We use cookie to identify user coming from particular Confluence instance as we need to know individual users (not only instance). Here is how workflow works:
- User authorizes third party service eg. Github using oauth2 flow
- Save authorization code in the add-on server
- Use cookie to identify subsequent requests
This works fine. However, requests from some users does not contain cookies which means they have to follow step 1 and 2 all the time. We are not able to reproduce it ourselves but it happens when users use our add-on.
Are there any limitations in Connect iframe or iframe in general that we are not aware of?
How do you handling accessing third party services on behalf of user in general?

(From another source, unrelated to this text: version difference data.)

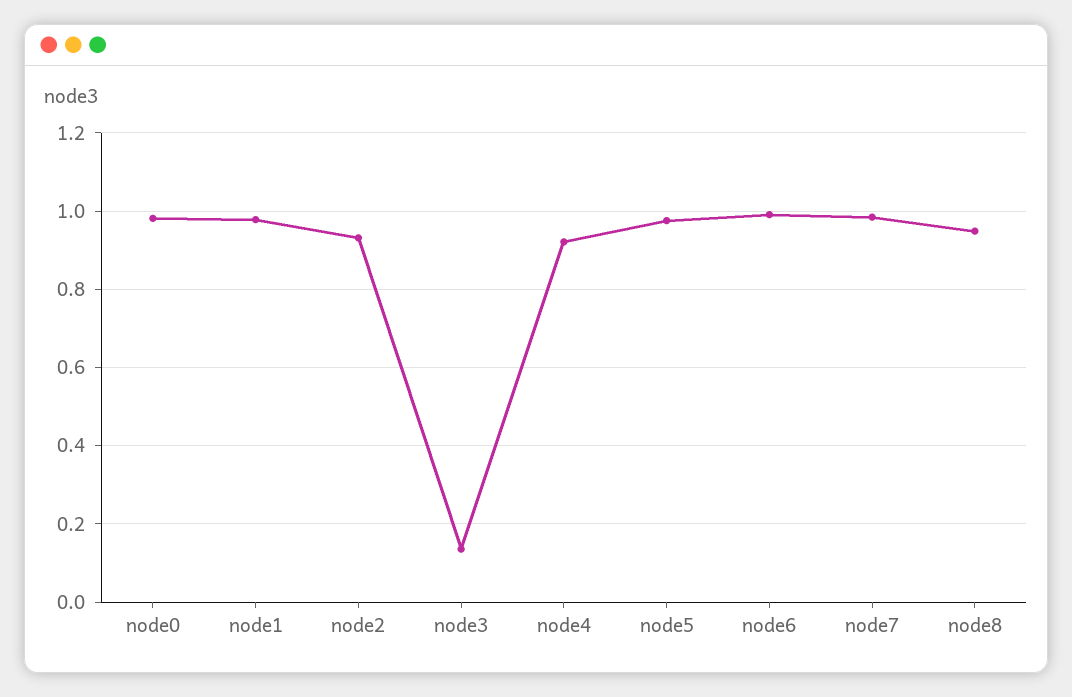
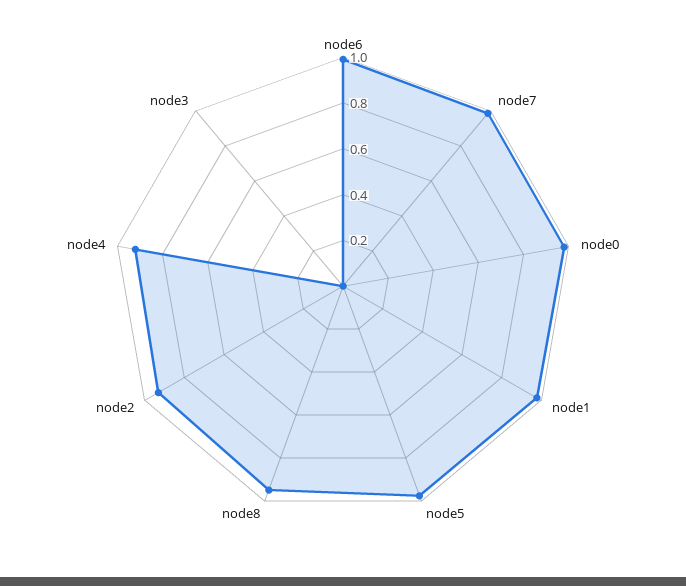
node3: 0.14 -> 0

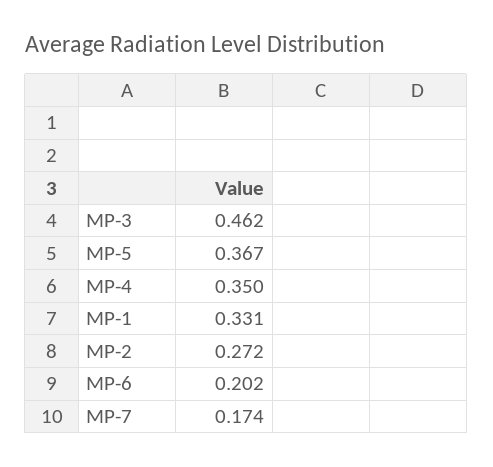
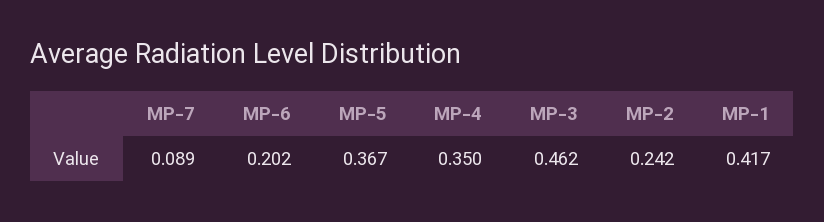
MP-1: 0.331 -> 0.417
MP-2: 0.272 -> 0.242
MP-7: 0.174 -> 0.089

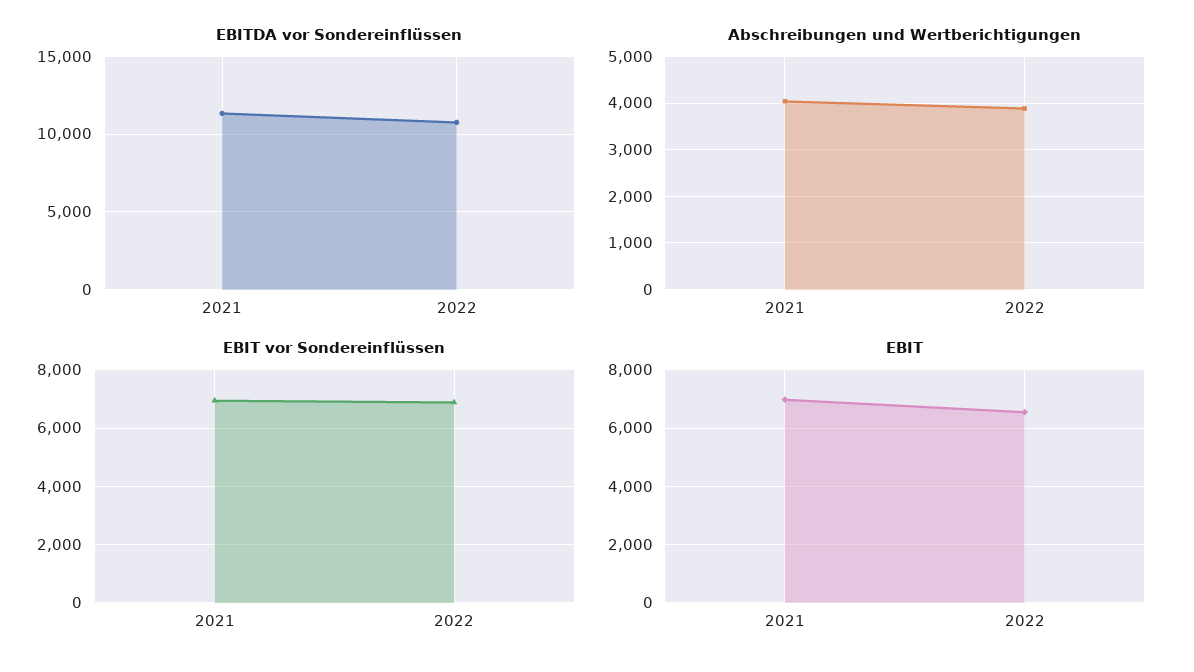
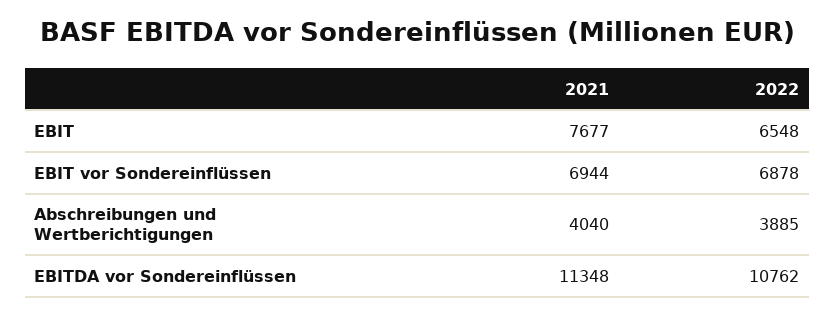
EBIT, 2021: 7000 -> 7677

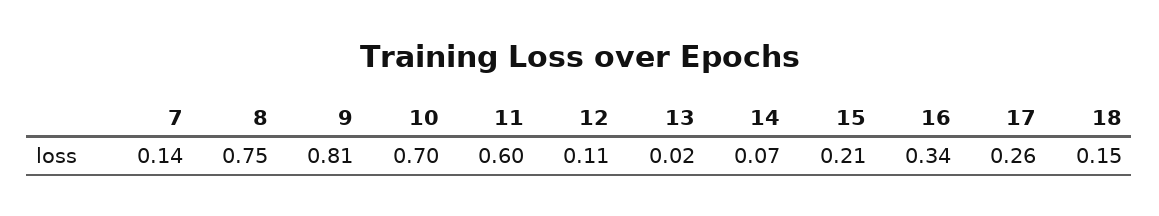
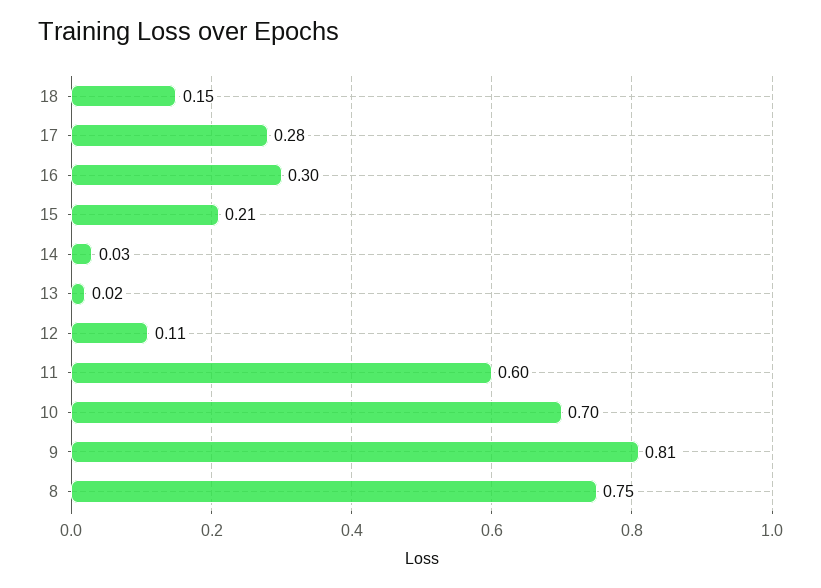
7: 0.14 -> none
14: 0.07 -> 0.03
16: 0.34 -> 0.3
17: 0.26 -> 0.28

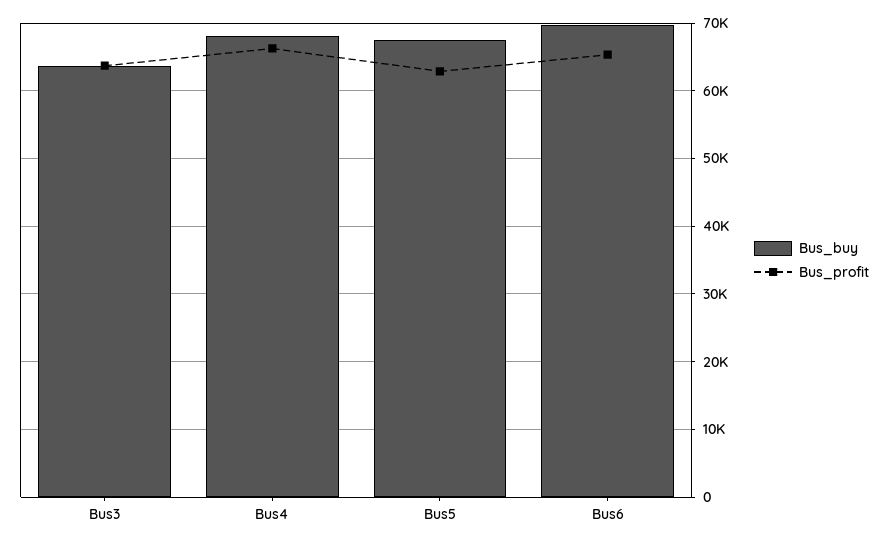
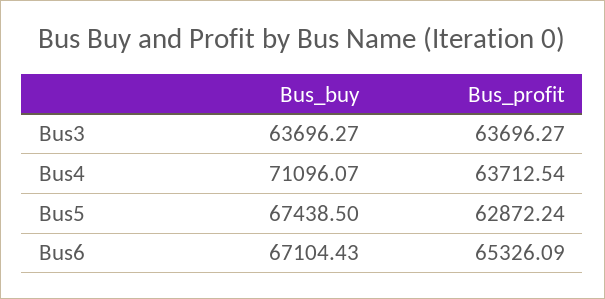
Bus_buy, Bus4: 68000 -> 71096.07
Bus_profit, Bus4: 66000 -> 63712.54
Bus_buy, Bus6: 70000 -> 67104.43

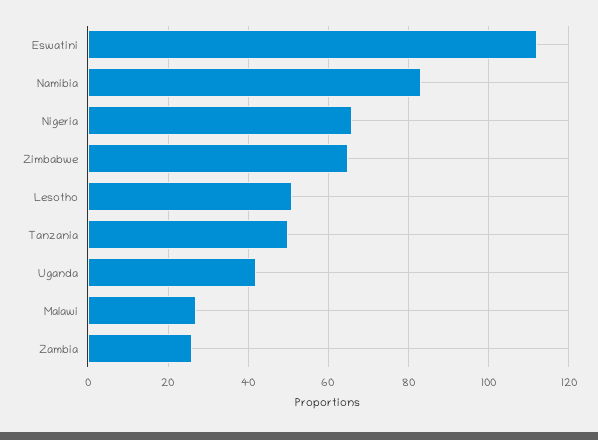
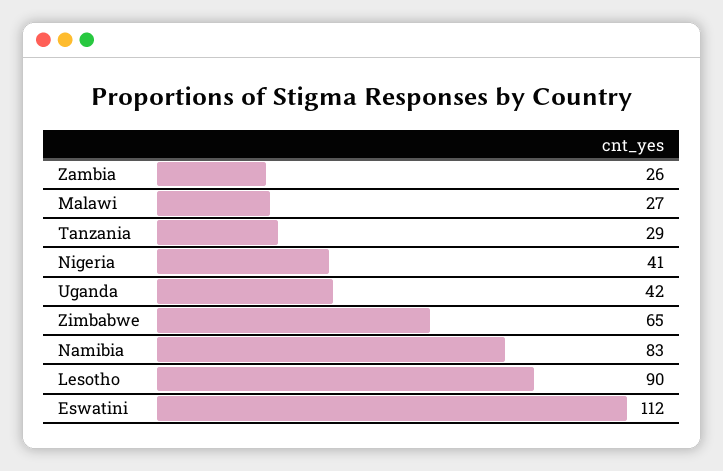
Nigeria: 65 -> 41
Lesotho: 50 -> 90
Tanzania: 50 -> 29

My guess is that you’re running into browsers’ third party cookie limitation (since you’re in an iframe). Your best bet is to store the configuration either in the user properties in jira, AP.cookies OR use the accountId of the current user and store it in your db.
Thank you Daniel. Using AP.cooies is interesting idea, will look into that.
@chhantyal I’d ask the customer that’s being affected to provide browser information, including any types of security policies/configs they’re setting that are not defaults. Additionally, I’d ask them to try out a different web browser to see if they’re encountering the same issues.
If you want to reproduce this issue on your own machine and are using Chrome.
Open: Settings -> Privacy and security tab -> Site Settings -> Cookies and site data
Turn On “Block third-party cookies”
Some of your customers might have that enabled via policy across their whole organisation.
It’s a good idea to test your apps with this setting on, another issue it can surface is that accessing browser local storage will throw an exception that you’ll need to handle.